* **What is being asked**: Exactly as they appear below, repeat the lines from the one with "Table 1. Baseline" through the one with "cpn2 were determined". Drop every picture.
===============
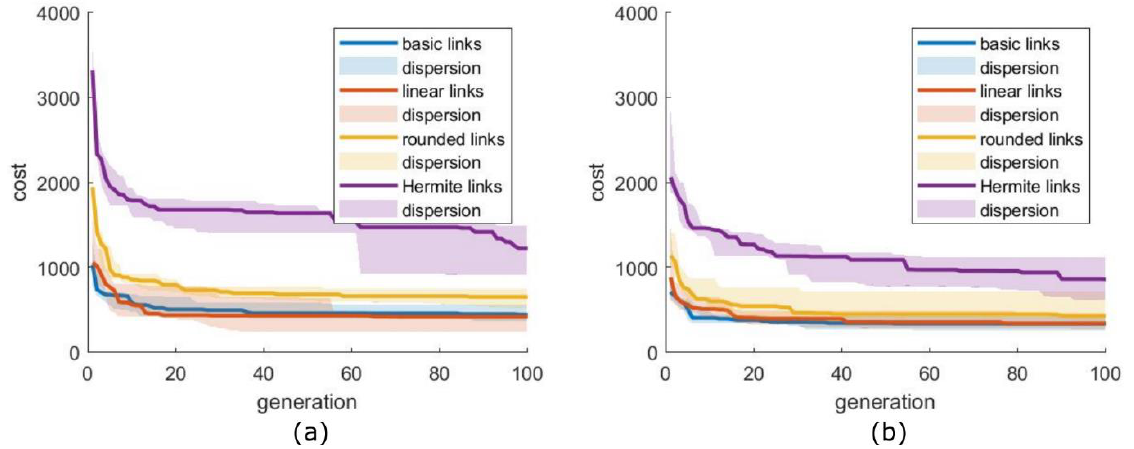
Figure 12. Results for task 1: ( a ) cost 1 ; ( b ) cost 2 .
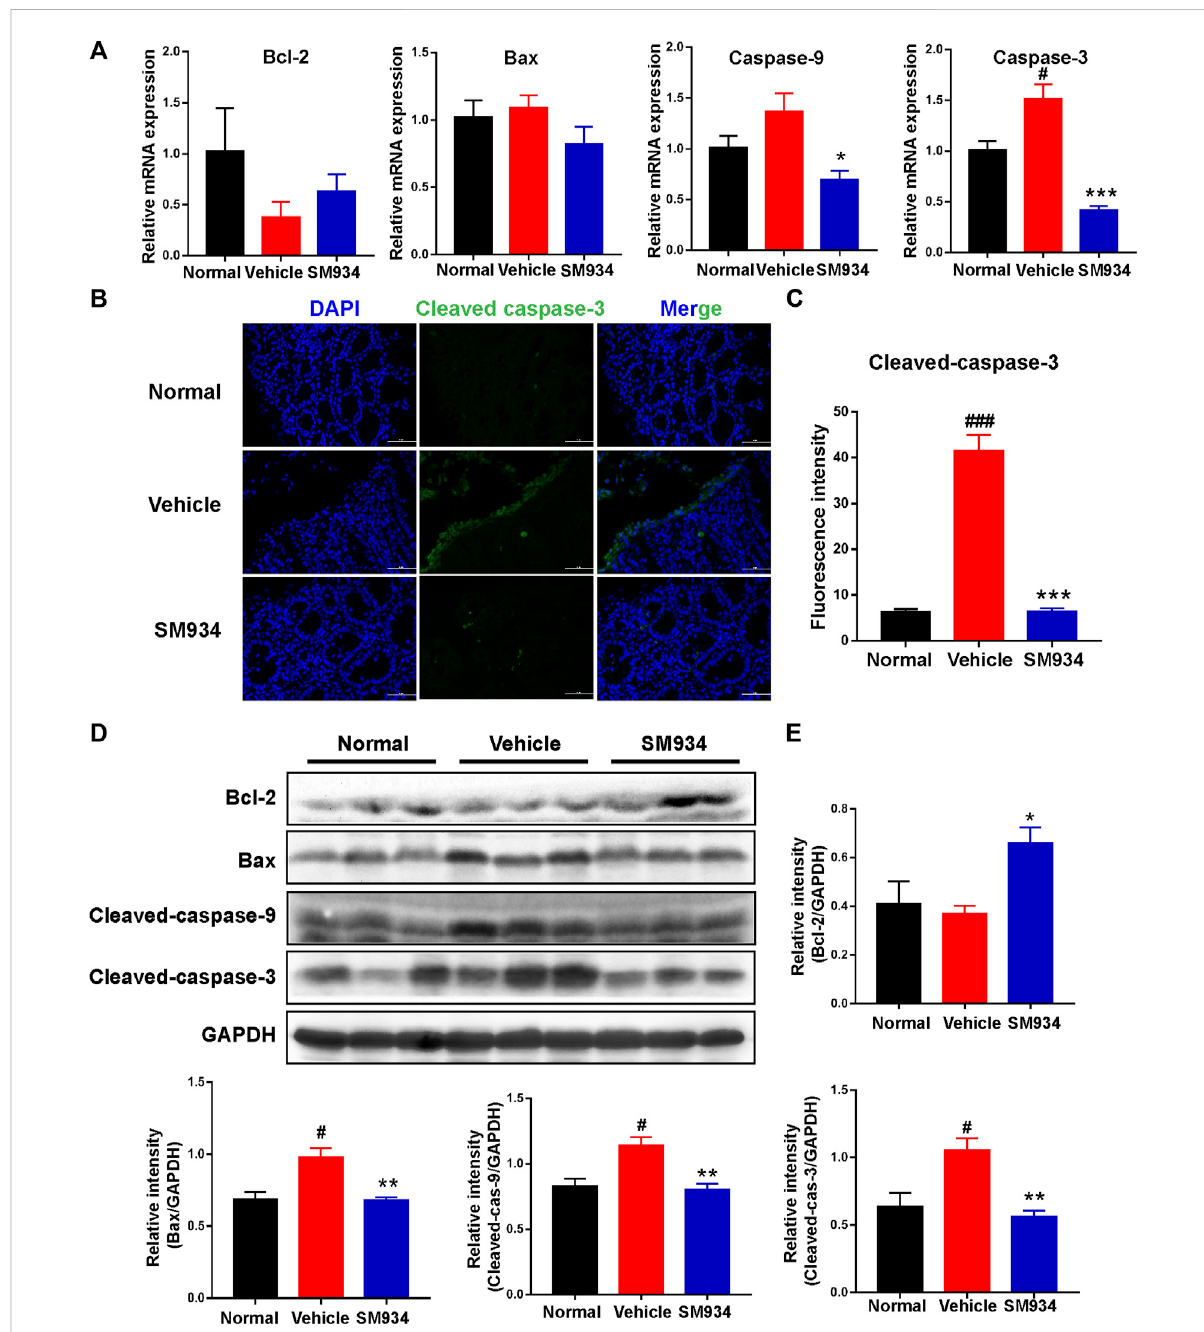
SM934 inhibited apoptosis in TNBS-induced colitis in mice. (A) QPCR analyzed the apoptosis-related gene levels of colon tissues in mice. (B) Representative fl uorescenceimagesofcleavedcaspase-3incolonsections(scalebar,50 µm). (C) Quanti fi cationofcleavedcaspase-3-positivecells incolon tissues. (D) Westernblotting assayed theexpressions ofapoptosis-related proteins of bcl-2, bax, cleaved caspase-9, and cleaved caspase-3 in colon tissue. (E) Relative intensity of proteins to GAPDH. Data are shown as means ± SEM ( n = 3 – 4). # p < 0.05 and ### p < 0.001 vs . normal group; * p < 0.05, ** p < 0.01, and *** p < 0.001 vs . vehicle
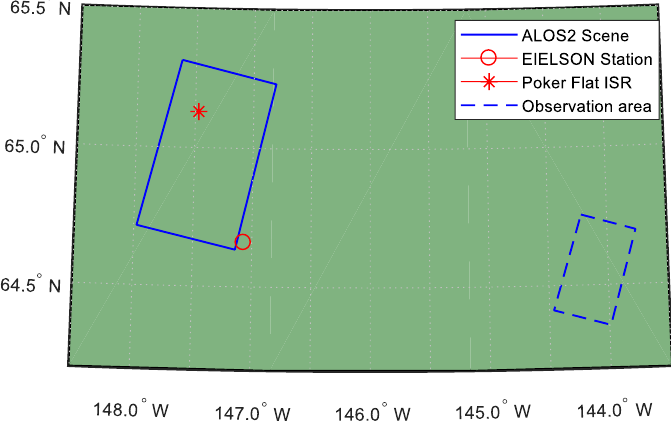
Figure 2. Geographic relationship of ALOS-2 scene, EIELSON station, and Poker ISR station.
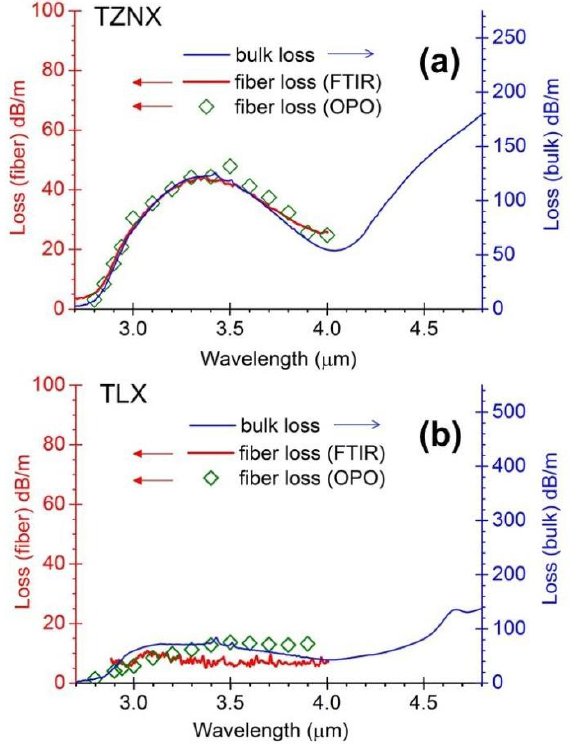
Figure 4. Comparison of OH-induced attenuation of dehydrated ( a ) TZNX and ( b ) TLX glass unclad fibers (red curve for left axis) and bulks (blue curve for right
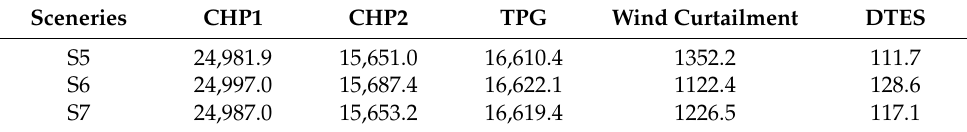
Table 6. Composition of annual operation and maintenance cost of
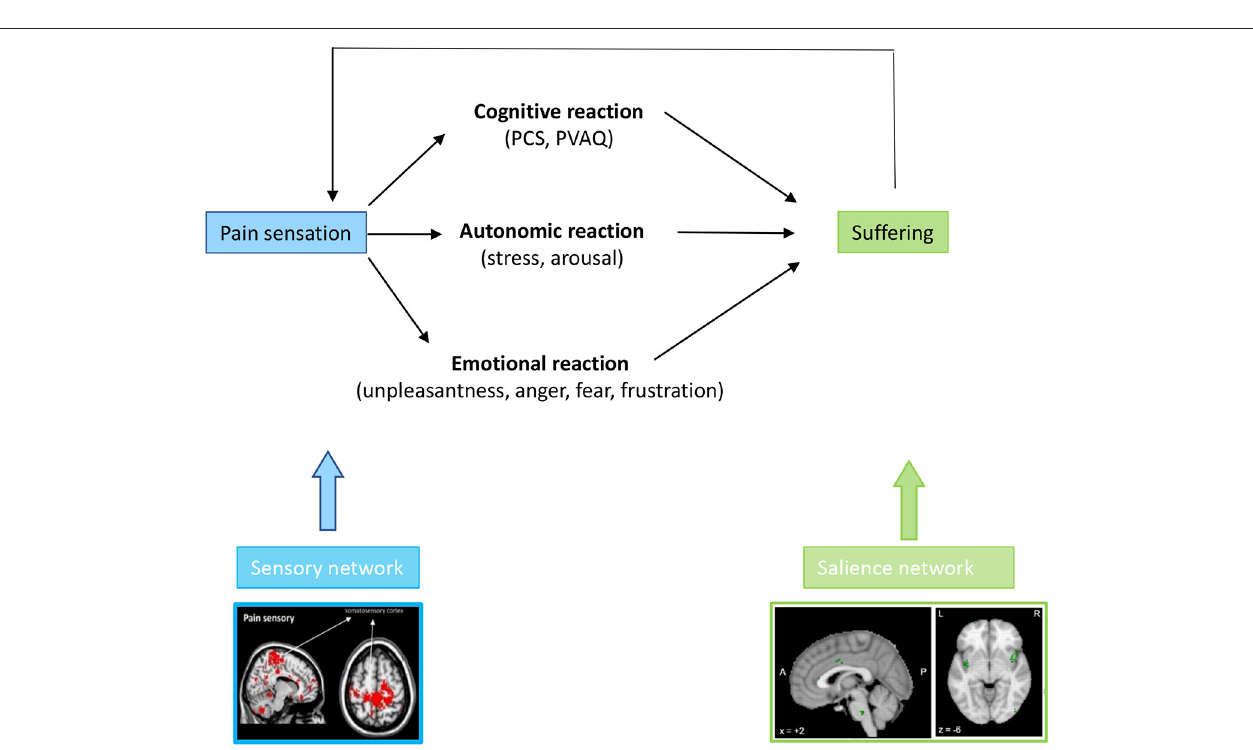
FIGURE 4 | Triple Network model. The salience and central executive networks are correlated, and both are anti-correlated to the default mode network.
===============
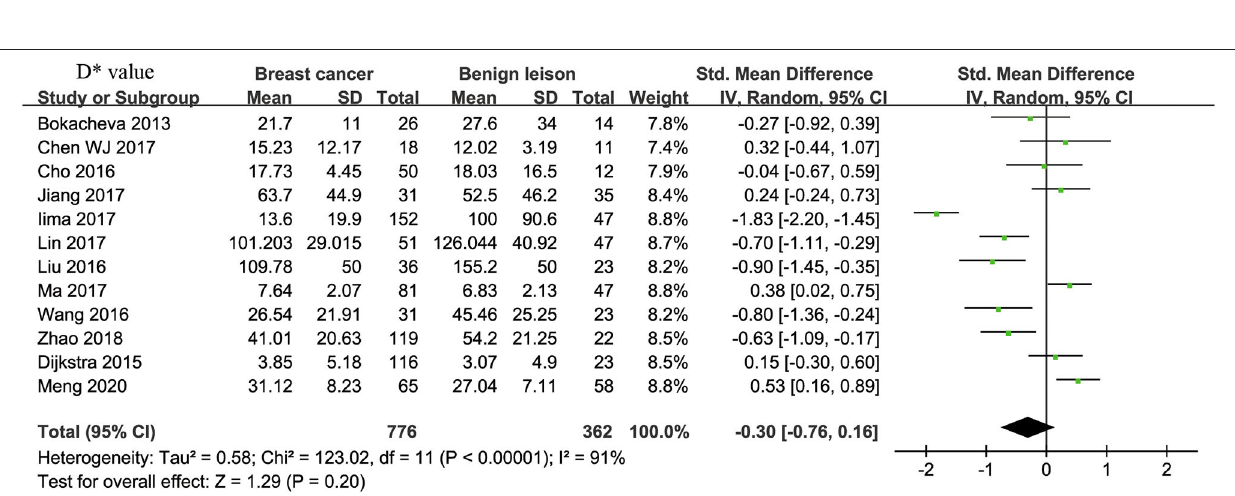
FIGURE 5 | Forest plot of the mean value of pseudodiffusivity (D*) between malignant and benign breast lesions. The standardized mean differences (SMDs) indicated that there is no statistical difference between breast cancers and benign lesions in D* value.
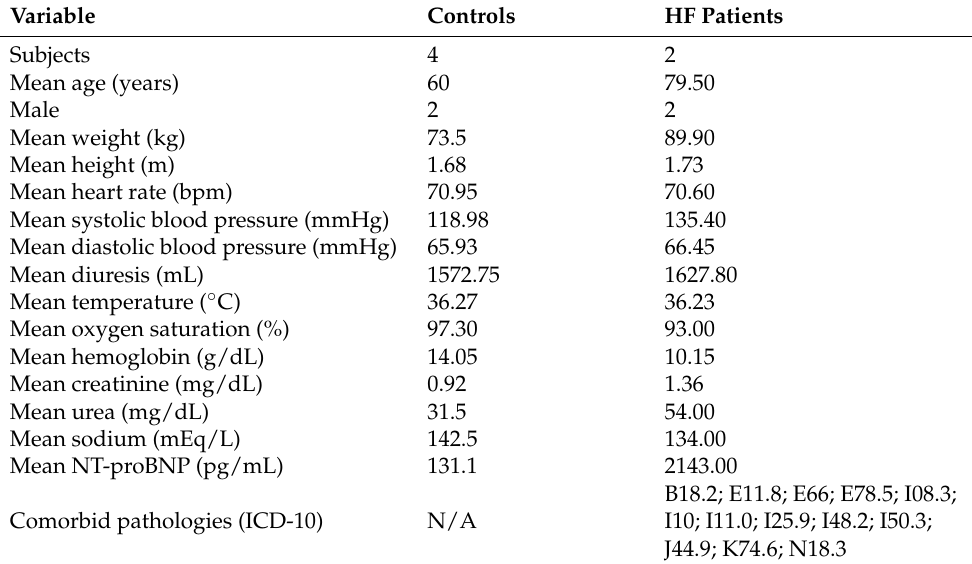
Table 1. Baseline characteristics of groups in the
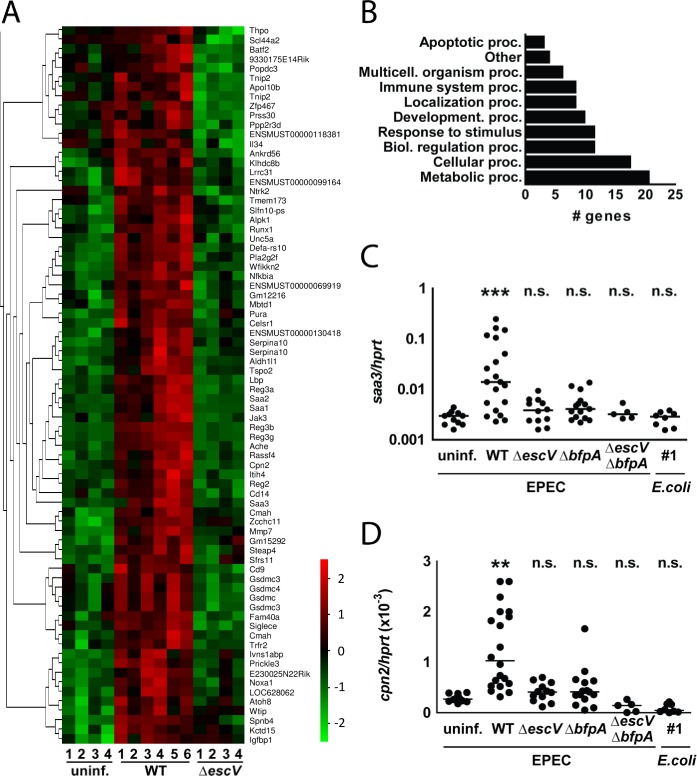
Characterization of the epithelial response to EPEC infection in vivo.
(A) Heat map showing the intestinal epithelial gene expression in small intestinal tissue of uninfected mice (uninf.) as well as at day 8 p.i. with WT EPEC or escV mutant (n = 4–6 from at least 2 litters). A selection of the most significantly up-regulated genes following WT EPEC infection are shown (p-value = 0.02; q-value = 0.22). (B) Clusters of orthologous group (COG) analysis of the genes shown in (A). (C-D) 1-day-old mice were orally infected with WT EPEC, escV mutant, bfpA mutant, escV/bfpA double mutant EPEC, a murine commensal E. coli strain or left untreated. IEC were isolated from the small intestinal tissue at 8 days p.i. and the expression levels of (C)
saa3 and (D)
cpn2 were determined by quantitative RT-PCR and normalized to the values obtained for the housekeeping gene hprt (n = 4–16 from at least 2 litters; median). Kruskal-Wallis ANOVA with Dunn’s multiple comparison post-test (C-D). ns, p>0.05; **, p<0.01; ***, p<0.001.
===============
* **Final answer**:
Table 1. Baseline characteristics of groups in the
Characterization of the epithelial response to EPEC infection in vivo.
(A) Heat map showing the intestinal epithelial gene expression in small intestinal tissue of uninfected mice (uninf.) as well as at day 8 p.i. with WT EPEC or escV mutant (n = 4–6 from at least 2 litters). A selection of the most significantly up-regulated genes following WT EPEC infection are shown (p-value = 0.02; q-value = 0.22). (B) Clusters of orthologous group (COG) analysis of the genes shown in (A). (C-D) 1-day-old mice were orally infected with WT EPEC, escV mutant, bfpA mutant, escV/bfpA double mutant EPEC, a murine commensal E. coli strain or left untreated. IEC were isolated from the small intestinal tissue at 8 days p.i. and the expression levels of (C)
saa3 and (D)
cpn2 were determined by quantitative RT-PCR and normalized to the values obtained for the housekeeping gene hprt (n = 4–16 from at least 2 litters; median). Kruskal-Wallis ANOVA with Dunn’s multiple comparison post-test (C-D). ns, p>0.05; **, p<0.01; ***, p<0.001.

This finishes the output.